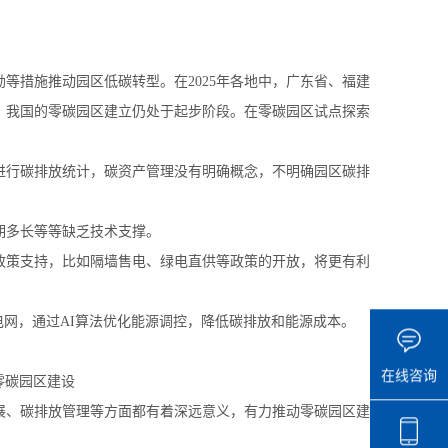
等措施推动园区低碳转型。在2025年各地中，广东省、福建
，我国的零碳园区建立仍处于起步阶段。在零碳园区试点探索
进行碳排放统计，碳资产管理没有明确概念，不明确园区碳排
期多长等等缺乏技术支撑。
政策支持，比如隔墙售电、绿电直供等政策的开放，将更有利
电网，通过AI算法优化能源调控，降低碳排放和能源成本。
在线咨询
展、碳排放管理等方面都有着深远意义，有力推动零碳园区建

+ + + + + + +

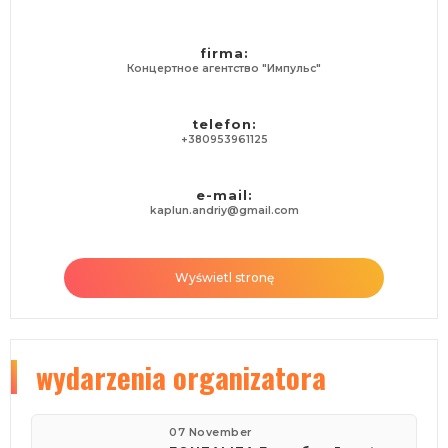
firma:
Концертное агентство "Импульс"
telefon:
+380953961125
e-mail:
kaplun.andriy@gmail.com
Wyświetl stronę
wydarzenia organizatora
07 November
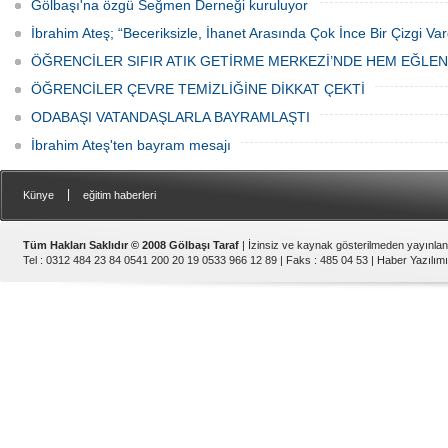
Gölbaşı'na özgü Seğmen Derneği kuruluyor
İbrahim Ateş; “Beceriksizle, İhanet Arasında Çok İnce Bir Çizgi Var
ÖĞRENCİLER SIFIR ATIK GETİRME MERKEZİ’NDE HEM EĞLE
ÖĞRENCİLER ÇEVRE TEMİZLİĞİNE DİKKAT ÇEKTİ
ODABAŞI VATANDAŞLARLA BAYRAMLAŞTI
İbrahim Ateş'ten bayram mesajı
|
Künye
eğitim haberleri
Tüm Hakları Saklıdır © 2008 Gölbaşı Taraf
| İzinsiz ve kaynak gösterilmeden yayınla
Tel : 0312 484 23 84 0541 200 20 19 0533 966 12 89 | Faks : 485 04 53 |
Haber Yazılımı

+ + + + + + +

→ **WHAT YOU NEED TO DO**
Go line by line through the listing and count every line that includes the word "İbrahim". Only the total is needed.

→ **YOUR SOLUTION**
2